Kürnbach ist eine Gemeinde im Landkreis Karlsruhe in Baden-Württemberg und gehört zum Weinbaugebiet Baden.
Wie groß ist die Gemeinde Kürnbach?
Die Gemarkung umfasst etwa 12,67 Quadratkilometer.
Wie viele Einwohner hat Kürnbach?
Zum 31. März 2025 wurden 2.438 Einwohner gezählt.
Welche Besonderheit hat die Geschichte von Kürnbach?

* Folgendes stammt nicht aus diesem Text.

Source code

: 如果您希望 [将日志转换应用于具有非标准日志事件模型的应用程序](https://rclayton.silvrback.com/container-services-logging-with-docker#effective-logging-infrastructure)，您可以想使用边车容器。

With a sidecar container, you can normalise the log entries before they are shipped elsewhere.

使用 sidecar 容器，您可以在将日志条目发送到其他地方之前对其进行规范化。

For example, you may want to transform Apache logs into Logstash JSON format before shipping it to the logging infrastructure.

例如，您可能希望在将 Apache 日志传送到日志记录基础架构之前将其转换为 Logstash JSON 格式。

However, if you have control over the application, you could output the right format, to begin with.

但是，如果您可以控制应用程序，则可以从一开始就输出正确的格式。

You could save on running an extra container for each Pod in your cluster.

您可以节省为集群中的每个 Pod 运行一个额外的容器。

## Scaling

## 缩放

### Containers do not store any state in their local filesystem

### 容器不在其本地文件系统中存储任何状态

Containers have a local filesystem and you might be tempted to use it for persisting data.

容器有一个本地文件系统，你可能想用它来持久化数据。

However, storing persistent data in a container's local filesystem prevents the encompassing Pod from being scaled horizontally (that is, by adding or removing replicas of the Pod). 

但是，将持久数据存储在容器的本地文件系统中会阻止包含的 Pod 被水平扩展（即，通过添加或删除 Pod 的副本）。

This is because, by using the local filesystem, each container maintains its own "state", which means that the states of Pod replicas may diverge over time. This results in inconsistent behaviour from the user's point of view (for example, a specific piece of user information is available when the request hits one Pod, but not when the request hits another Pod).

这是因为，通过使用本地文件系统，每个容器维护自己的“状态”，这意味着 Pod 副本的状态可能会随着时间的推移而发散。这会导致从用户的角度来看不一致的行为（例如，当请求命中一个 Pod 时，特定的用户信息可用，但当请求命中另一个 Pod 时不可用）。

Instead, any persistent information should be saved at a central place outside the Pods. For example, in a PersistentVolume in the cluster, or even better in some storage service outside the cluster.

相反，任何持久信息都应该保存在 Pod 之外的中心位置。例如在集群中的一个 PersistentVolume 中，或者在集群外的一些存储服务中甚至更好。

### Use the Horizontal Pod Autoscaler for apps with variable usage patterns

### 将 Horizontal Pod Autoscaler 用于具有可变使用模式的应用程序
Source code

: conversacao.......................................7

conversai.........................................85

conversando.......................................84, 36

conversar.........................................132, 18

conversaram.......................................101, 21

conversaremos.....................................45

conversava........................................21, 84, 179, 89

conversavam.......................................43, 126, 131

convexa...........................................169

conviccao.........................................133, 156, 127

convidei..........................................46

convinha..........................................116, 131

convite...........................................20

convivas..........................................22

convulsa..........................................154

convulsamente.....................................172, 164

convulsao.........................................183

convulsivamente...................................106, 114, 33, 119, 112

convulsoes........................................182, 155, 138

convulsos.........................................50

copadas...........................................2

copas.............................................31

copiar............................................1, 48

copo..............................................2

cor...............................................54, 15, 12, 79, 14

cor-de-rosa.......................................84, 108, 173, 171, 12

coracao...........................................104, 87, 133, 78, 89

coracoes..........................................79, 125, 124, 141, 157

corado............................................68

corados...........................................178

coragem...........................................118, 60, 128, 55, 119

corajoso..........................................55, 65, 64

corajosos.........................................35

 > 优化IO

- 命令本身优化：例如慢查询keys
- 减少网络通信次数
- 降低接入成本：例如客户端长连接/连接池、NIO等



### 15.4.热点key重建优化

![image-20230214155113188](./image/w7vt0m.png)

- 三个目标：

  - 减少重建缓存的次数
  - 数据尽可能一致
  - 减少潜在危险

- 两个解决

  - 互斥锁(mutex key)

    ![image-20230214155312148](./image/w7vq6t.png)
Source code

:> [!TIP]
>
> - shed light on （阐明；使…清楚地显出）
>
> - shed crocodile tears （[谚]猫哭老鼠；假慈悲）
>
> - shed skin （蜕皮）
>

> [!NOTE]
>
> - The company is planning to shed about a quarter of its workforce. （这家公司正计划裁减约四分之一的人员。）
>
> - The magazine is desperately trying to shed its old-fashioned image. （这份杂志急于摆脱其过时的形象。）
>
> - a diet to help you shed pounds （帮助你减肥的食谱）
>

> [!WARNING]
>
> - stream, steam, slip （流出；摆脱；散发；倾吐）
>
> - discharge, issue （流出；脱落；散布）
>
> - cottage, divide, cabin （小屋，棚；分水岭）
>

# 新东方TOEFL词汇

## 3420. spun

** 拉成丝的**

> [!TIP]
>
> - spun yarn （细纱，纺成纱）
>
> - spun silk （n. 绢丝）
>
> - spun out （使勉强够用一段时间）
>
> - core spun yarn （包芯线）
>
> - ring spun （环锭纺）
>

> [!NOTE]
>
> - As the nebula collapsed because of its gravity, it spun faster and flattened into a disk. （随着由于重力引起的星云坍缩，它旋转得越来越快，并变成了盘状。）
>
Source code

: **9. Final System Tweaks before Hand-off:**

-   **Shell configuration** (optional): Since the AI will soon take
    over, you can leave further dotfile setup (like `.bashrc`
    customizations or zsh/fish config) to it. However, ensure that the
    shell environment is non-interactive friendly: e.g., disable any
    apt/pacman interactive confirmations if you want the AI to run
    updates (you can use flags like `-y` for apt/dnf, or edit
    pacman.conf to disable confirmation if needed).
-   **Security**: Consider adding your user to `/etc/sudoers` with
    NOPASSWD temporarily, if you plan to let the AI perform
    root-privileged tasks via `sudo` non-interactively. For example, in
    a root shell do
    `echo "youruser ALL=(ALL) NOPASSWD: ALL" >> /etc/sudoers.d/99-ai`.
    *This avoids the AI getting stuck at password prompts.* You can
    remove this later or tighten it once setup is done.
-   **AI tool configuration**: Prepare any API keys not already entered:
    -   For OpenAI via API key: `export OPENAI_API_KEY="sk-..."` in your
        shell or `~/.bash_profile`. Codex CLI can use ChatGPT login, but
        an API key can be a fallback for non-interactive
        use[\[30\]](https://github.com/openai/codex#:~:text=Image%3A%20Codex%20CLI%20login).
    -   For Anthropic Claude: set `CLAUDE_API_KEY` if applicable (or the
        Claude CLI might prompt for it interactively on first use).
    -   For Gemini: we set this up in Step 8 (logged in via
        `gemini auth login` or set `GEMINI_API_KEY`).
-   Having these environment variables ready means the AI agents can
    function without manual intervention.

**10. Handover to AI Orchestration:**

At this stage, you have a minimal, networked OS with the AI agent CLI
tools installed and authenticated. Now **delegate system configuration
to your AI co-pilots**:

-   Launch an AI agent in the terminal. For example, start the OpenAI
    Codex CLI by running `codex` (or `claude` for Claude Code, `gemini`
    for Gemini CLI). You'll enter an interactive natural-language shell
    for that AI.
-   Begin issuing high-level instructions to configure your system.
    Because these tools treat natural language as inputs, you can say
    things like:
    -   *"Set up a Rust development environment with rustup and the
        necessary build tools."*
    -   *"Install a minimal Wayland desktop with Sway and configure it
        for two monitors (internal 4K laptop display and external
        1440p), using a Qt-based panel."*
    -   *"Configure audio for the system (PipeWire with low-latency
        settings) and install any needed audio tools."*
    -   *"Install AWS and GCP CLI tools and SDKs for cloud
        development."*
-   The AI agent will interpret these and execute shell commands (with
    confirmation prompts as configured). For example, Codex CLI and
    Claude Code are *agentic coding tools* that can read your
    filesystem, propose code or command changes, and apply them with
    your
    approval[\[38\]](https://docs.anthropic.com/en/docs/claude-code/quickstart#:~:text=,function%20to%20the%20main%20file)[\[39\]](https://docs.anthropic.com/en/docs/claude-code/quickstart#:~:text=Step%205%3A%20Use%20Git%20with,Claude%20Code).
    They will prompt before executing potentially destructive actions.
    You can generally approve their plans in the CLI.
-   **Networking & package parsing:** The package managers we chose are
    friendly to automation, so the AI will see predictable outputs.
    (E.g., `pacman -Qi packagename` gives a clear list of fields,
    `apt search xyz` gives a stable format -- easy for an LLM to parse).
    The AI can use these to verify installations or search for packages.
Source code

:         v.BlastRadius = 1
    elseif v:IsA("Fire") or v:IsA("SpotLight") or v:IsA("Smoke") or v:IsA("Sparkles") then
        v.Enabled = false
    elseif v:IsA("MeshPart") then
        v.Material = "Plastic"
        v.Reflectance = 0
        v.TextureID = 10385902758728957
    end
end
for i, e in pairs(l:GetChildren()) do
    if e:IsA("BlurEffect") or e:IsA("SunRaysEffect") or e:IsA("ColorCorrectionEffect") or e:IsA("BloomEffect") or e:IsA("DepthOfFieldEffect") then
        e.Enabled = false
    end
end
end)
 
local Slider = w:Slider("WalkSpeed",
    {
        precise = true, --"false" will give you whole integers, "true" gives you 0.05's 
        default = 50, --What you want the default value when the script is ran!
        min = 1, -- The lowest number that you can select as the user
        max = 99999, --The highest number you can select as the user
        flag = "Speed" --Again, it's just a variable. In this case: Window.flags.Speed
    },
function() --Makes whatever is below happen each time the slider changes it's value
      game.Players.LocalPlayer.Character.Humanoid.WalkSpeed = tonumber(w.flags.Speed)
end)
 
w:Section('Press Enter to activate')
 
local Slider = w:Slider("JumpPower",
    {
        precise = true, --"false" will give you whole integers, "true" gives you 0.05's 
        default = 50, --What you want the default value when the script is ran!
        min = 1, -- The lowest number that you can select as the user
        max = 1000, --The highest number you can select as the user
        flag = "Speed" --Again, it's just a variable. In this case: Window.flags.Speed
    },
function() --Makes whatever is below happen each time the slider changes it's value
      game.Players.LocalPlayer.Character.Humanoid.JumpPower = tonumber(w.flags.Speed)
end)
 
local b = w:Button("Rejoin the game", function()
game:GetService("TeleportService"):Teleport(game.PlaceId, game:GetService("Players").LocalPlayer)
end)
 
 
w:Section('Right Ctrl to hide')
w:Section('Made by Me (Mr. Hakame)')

Kürnbach war lange ein Kondominat zwischen Württemberg und Hessen-Darmstadt, das erst 1905 vollständig aufgelöst wurde.
Wie ist die Flächennutzung in Kürnbach verteilt?
24 Prozent Wald, 61 Prozent Landwirtschaft und 14 Prozent Siedlungs- und Verkehrsflächen.
Wie hoch ist die Verschuldung der Gemeinde?
Zum 31. Dezember 2021 betrug die Verschuldung 1.684.340 Euro beziehungsweise 668 Euro pro Einwohner.
Wie ist die Wasserqualität in Kürnbach?
Die Wasserhärte liegt bei 15,2 Grad deutscher Härte und gilt als hart.